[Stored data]
--
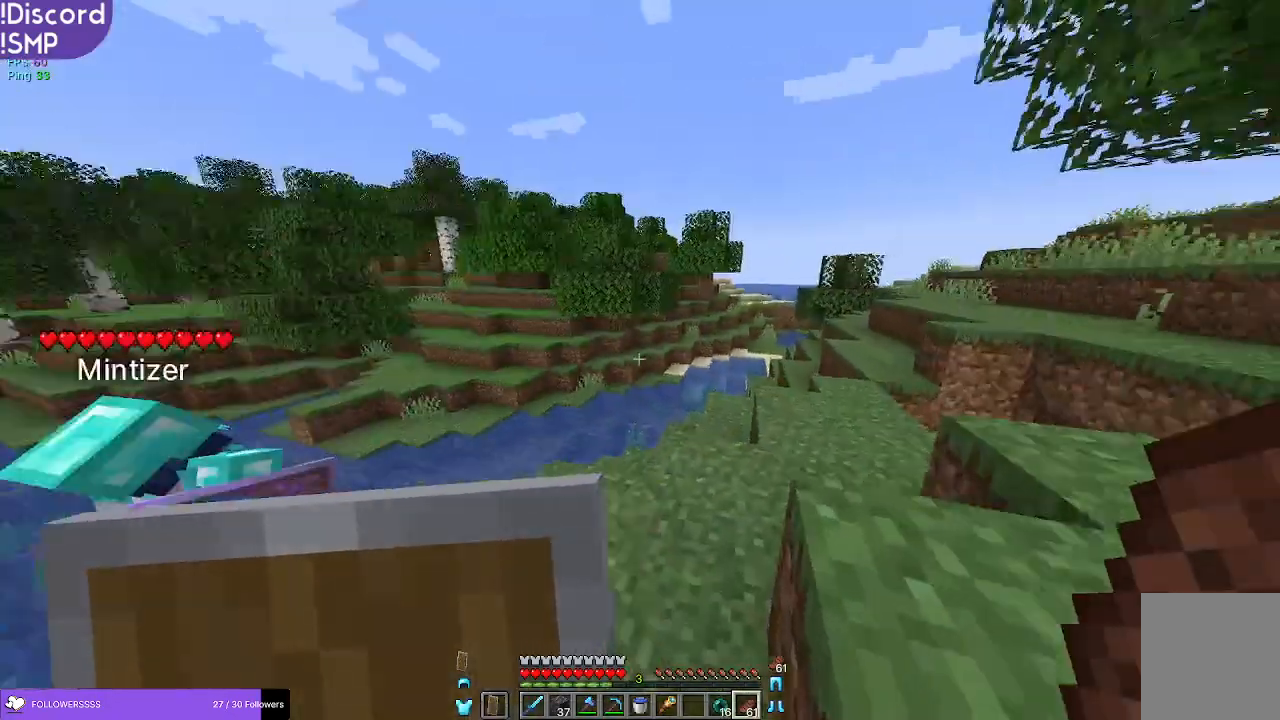
{"keys": ["w"], "mouse": [], "events": []}
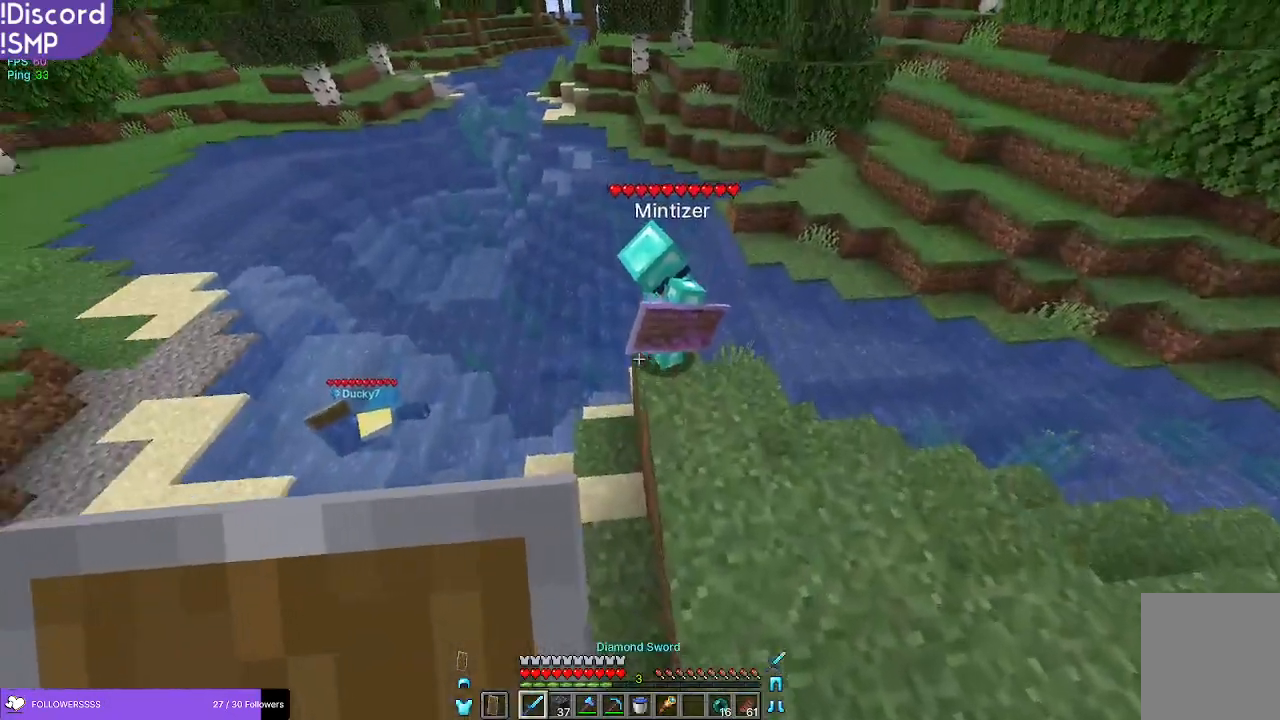
{"keys": [], "mouse": [], "events": [[17, "w", "up"], [83, "d", "down"], [200, "d", "up"]]}
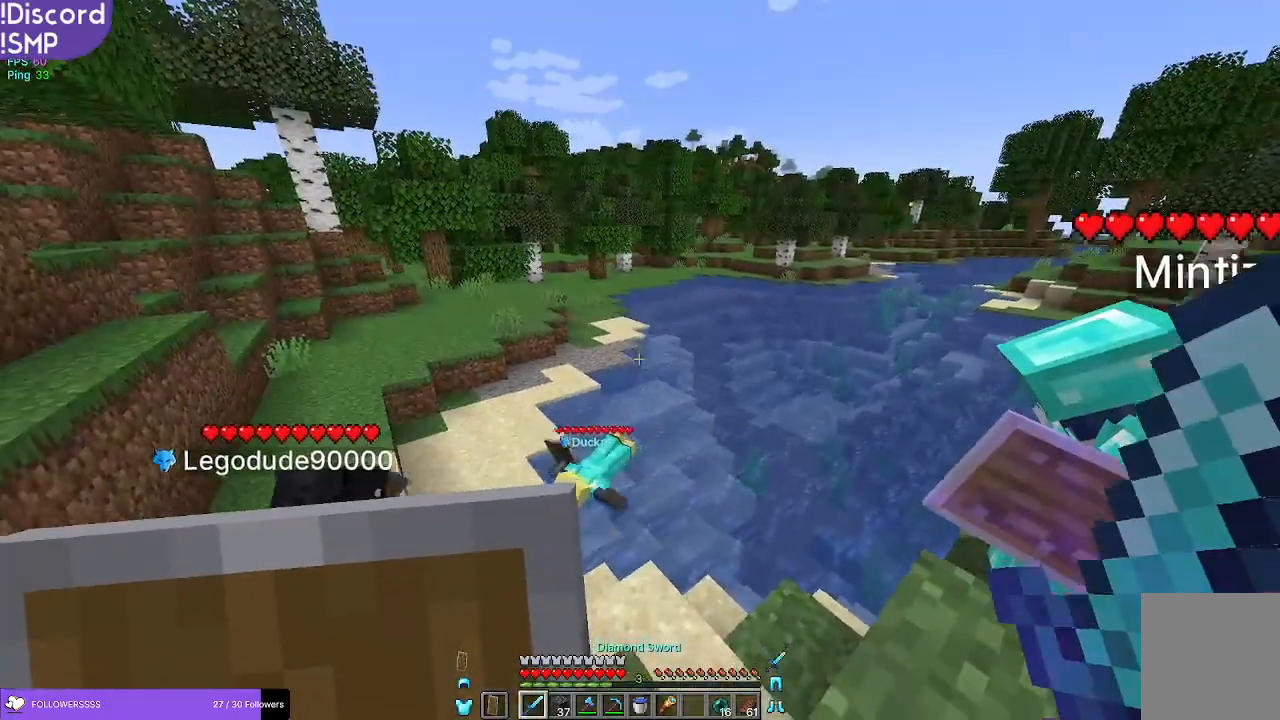
{"keys": [], "mouse": [], "events": []}
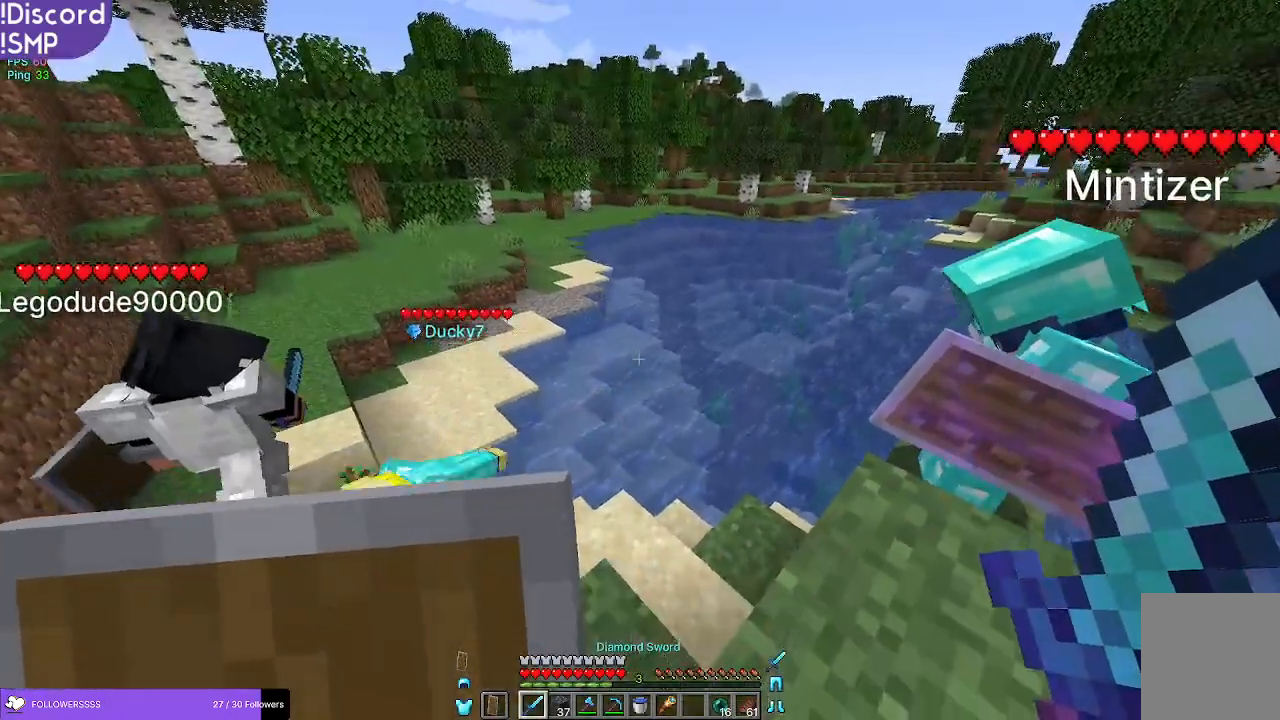
{"keys": ["a"], "mouse": [], "events": [[333, "a", "down"]]}
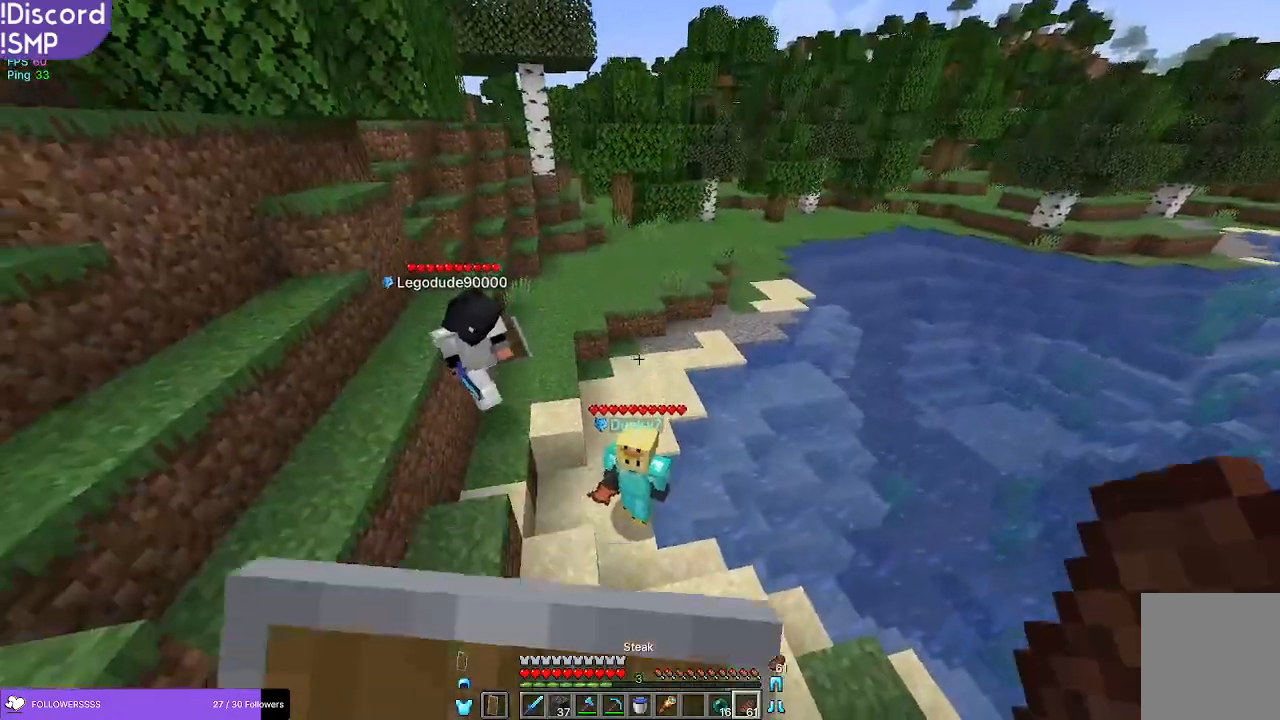
{"keys": ["a"], "mouse": ["right"], "events": [[17, "mouse_right", "down"]]}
--
[Exercise directions] Please output all the data exactly as given, with the pictures omitted.

[Response area]
{"keys": ["w"], "mouse": [], "events": []}
{"keys": [], "mouse": [], "events": [[17, "w", "up"], [83, "d", "down"], [200, "d", "up"]]}
{"keys": [], "mouse": [], "events": []}
{"keys": ["a"], "mouse": [], "events": [[333, "a", "down"]]}
{"keys": ["a"], "mouse": ["right"], "events": [[17, "mouse_right", "down"]]}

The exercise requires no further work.